| Given passage |
## start

Nigeria-based rating agency, Global Credit Ratings (GCR), has accorded an indicative, public national scale long term rating of A-(NG) to C&I Leasing Plc N7 billion Series 1 Bonds being issued under C&I Leasing Plc N20 billion Debt Issuance Programme with a Stable Outlook.

In a statement issued by GCR last Tuesday, the rating was assigned to the notes because C&I Leasing recorded an improved performance based on unaudited management accounts for the year ending December 31, 2017.

The firm grew its revenue during the period by 42.8 percent y/y to N22.5 billion, supported by the commencement of key boats and vessels lease contracts.

This is expected to support sound volume traction for the group over the rating horizon, with note taken of the more predictable income flows inherent in the medium term contracts.

Overall, C&I Leasing recorded a review period high pre-tax profit of N1.1 billion for FY17, improving from N921 million in FY16.

GCR explained that the indicative rating of the Series 1 Bonds is derived by applying a notching approach, starting from the unsubordinated unsecured credit rating of the issuer.

The accorded indicative rating reflects the unsubordinated and secured nature of the Bonds to be issued, which will rank at par with all senior secured indebtedness of the Issuer.

## end

| To be done |
a) Count the lines in the records that contain the string "instrumentName", and reply with the number alone.
b) Write what comes next in the passage on the GCR rating of the C&I Leasing bonds, picking up after its final sentence.

| Data to use |
## start

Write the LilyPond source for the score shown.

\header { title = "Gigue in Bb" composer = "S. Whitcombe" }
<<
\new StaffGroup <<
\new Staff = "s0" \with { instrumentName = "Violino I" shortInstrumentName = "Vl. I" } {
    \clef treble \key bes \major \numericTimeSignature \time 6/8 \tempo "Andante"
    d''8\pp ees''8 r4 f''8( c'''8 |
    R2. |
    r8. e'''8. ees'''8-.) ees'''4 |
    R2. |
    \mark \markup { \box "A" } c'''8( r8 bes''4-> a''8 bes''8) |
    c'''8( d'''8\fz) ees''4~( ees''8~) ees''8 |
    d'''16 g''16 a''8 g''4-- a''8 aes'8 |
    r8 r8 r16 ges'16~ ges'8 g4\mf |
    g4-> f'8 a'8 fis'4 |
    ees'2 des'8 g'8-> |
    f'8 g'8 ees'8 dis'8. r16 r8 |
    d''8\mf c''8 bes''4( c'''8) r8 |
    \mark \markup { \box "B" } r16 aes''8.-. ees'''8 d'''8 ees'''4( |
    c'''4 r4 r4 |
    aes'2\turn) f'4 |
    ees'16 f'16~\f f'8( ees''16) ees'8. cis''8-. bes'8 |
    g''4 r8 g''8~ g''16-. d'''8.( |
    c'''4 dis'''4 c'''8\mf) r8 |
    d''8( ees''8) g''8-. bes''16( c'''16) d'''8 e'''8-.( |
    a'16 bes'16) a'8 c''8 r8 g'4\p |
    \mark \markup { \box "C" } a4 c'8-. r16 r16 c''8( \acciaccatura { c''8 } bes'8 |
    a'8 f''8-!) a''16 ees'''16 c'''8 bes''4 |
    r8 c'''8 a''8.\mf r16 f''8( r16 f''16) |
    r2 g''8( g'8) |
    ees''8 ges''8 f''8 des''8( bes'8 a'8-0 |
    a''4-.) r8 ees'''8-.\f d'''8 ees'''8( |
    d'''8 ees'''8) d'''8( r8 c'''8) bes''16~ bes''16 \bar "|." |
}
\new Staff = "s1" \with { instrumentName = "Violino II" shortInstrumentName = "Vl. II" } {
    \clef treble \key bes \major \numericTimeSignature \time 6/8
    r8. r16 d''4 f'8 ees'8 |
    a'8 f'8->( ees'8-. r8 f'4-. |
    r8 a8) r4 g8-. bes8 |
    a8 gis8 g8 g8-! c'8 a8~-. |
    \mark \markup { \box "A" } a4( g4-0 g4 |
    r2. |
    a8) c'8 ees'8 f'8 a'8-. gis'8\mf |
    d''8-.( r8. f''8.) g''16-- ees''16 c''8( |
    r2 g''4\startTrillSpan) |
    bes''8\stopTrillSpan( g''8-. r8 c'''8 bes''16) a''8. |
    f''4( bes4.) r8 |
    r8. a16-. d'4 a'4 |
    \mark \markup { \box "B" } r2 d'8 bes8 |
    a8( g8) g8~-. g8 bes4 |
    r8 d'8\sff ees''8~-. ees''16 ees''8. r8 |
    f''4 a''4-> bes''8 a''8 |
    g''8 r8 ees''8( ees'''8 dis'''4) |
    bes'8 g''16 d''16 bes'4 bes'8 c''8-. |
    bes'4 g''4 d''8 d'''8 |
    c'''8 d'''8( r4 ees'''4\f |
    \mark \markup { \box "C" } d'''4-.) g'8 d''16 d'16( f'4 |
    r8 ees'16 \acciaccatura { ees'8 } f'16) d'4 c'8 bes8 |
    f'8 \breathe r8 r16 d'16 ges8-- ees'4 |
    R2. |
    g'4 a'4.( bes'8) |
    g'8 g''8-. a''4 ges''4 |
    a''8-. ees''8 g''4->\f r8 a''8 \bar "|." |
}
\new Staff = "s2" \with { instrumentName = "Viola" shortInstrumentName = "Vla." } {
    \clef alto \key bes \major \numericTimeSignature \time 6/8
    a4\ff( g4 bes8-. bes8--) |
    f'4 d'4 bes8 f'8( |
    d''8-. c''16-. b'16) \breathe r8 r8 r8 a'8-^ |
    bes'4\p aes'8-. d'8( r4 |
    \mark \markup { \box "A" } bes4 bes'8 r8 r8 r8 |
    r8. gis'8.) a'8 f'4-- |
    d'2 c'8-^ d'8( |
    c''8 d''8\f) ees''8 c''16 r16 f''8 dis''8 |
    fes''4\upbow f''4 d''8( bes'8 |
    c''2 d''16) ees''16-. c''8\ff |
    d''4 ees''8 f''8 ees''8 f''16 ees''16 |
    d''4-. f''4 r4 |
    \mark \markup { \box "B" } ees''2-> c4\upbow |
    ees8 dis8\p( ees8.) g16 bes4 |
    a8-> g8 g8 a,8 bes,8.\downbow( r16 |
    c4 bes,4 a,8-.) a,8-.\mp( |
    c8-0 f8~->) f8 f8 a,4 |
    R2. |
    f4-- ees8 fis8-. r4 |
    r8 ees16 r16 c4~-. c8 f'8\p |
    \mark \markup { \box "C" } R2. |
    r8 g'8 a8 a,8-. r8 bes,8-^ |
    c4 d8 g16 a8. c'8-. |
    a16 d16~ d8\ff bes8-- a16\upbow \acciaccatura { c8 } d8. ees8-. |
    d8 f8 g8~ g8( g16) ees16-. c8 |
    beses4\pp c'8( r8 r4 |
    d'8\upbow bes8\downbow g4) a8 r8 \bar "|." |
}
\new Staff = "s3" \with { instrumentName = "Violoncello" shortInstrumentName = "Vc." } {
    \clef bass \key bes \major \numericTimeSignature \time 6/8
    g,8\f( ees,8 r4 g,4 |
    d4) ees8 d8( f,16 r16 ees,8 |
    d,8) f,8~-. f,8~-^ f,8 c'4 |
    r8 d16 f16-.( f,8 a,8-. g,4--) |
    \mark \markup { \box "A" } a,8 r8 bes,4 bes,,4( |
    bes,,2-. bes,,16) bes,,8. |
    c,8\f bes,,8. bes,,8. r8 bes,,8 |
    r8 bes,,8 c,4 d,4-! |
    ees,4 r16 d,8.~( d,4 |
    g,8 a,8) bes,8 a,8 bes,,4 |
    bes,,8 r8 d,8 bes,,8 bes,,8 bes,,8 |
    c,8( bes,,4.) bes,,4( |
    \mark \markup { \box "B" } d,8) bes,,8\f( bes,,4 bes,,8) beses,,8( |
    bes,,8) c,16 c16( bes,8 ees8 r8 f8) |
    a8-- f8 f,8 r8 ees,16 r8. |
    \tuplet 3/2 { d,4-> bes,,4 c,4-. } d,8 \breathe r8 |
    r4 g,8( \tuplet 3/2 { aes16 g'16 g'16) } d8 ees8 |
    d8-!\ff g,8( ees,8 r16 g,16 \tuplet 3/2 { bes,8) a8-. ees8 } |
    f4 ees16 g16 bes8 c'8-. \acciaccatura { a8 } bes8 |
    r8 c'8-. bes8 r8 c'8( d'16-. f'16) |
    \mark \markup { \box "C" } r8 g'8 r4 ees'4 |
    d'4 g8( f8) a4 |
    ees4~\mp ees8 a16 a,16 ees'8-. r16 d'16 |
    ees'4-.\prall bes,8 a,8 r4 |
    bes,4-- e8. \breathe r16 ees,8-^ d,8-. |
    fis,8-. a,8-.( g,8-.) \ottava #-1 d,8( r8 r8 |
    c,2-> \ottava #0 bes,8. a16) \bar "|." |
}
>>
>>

## end

| In response |
a) 4

b)
Accordingly, the Series 1 Bonds have been accorded an indicative, public national scale long-term rating of A-(NG), two notches higher than the unsubordinated unsecured credit rating of the Issuer, based on the estimated ‘Good Recovery Prospects’ of the Security in an enforcement scenario, based on the recovery rate calculations shown in the credit rating report, the statement said.

It added that a legal opinion from the solicitor to the Trustees of the Series 1 Bonds confirmed that the security as reflected in the Security Deed is insolvency remote and will withstand an insolvency of the Issuer, the security granted to the Bondholders is not yet perfected, and that it shall upon it being duly perfected become legal, valid, binding and enforceable against third parties and any insolvency official.

GCR warned that positive movement in the rating of the Issuer could trigger a positive rating action and on the other hand, a significant change in the final transaction structure, non-compliance with covenants, and/or a downgrade of the Issuer’s rating, would trigger a negative rating action.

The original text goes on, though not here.